[Page text]
In the light of these prefatory remarks, I will proceed
to consider the relevant statutory provisions. The
Industries (Development and Regulation) Act, 1951, was
enacted pursuant to the power given to Parliament by Entry
52 of List I of the Seventh Schedule to the Constitution. As
required by that Entry Section 2 of the Act declares that it
is expedient in the public interest that the Union should
take under its control the industries specified in the First
Schedule to the Act. Item 23 of the First Schedule to the
Act relates to Textiles of various categories, Sec. 3(d)
defines "Industrial undertaking" to mean "any undertaking
pertaining to a scheduled industry carried on in one or more
factories by any person or authority including Government".
The expression undertaking is not, however, defined Sec.

[Problems to work on]
A) In the passage on the Industries Act, which item of the First Schedule covers textiles?
B) Retype the stretch of the passage on the Industries Act from "In the light" through "however, defined Sec.".
The lines that come next are separate material, apart from the passage.

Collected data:
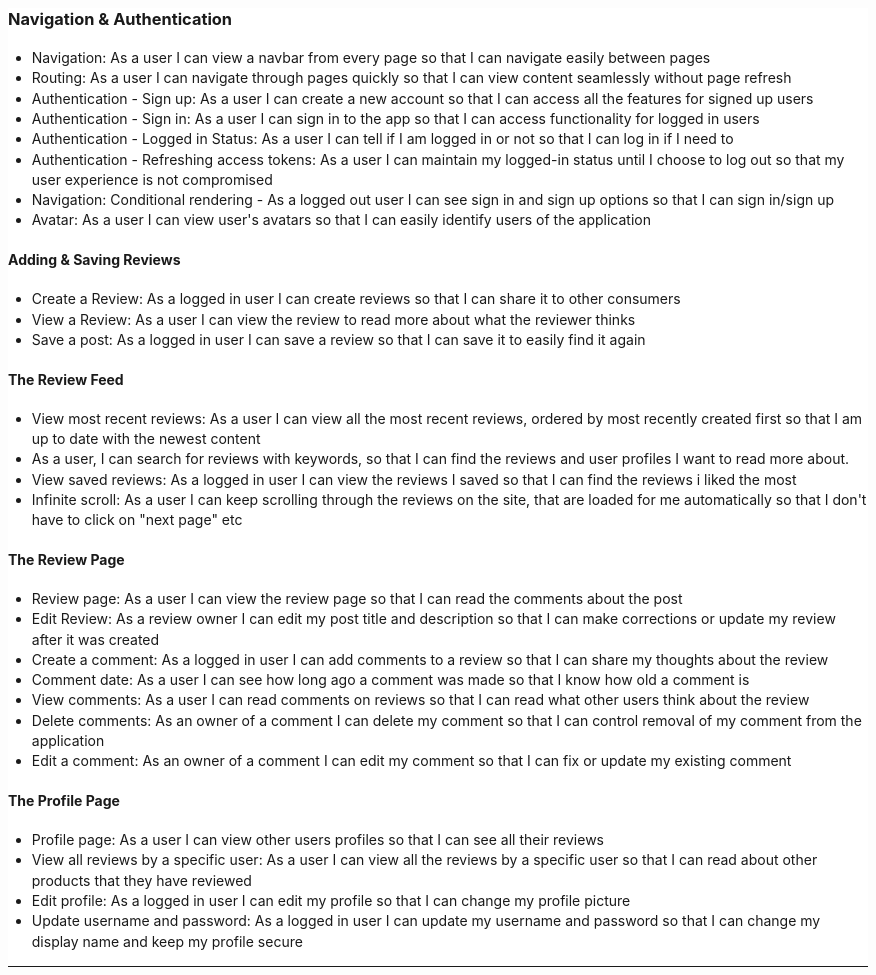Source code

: ### **Navigation & Authentication**
- Navigation: As a user I can view a navbar from every page so that I can navigate easily between pages
- Routing: As a user I can navigate through pages quickly so that I can view content seamlessly without page refresh
- Authentication - Sign up: As a user I can create a new account so that I can access all the features for signed up users
- Authentication - Sign in: As a user I can sign in to the app so that I can access functionality for logged in users
- Authentication - Logged in Status: As a user I can tell if I am logged in or not so that I can log in if I need to
- Authentication - Refreshing access tokens: As a user I can maintain my logged-in status until I choose to log out so that my user experience is not compromised
- Navigation: Conditional rendering - As a logged out user I can see sign in and sign up options so that I can sign in/sign up
- Avatar: As a user I can view user's avatars so that I can easily identify users of the application

#### **Adding & Saving Reviews**
- Create a Review: As a logged in user I can create reviews so that I can share it to other consumers
- View a Review: As a user I can view the review to read more about what the reviewer thinks
- Save a post: As a logged in user I can save a review so that I can save it to easily find it again

#### **The Review Feed**
- View most recent reviews: As a user I can view all the most recent reviews, ordered by most recently created first so that I am up to date with the newest content
- As a user, I can search for reviews with keywords, so that I can find the reviews and user profiles I want to read more about.
- View saved reviews: As a logged in user I can view the reviews I saved so that I can find the reviews i liked the most
- Infinite scroll: As a user I can keep scrolling through the reviews on the site, that are loaded for me automatically so that I don't have to click on "next page" etc

#### **The Review Page**
- Review page: As a user I can view the review page so that I can read the comments about the post
- Edit Review: As a review owner I can edit my post title and description so that I can make corrections or update my review after it was created
- Create a comment: As a logged in user I can add comments to a review so that I can share my thoughts about the review
- Comment date: As a user I can see how long ago a comment was made so that I know how old a comment is
- View comments: As a user I can read comments on reviews so that I can read what other users think about the review
- Delete comments: As an owner of a comment I can delete my comment so that I can control removal of my comment from the application
- Edit a comment: As an owner of a comment I can edit my comment so that I can fix or update my existing comment

#### **The Profile Page**
- Profile page: As a user I can view other users profiles so that I can see all their reviews
- View all reviews by a specific user: As a user I can view all the reviews by a specific user so that I can read about other products that they have reviewed
- Edit profile: As a logged in user I can edit my profile so that I can change my profile picture
- Update username and password: As a logged in user I can update my username and password so that I can change my display name and keep my profile secure

---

[Answers by item]
A) Item 23

B)
In the light of these prefatory remarks, I will proceed
to consider the relevant statutory provisions. The
Industries (Development and Regulation) Act, 1951, was
enacted pursuant to the power given to Parliament by Entry
52 of List I of the Seventh Schedule to the Constitution. As
required by that Entry Section 2 of the Act declares that it
is expedient in the public interest that the Union should
take under its control the industries specified in the First
Schedule to the Act. Item 23 of the First Schedule to the
Act relates to Textiles of various categories, Sec. 3(d)
defines "Industrial undertaking" to mean "any undertaking
pertaining to a scheduled industry carried on in one or more
factories by any person or authority including Government".
The expression undertaking is not, however, defined Sec.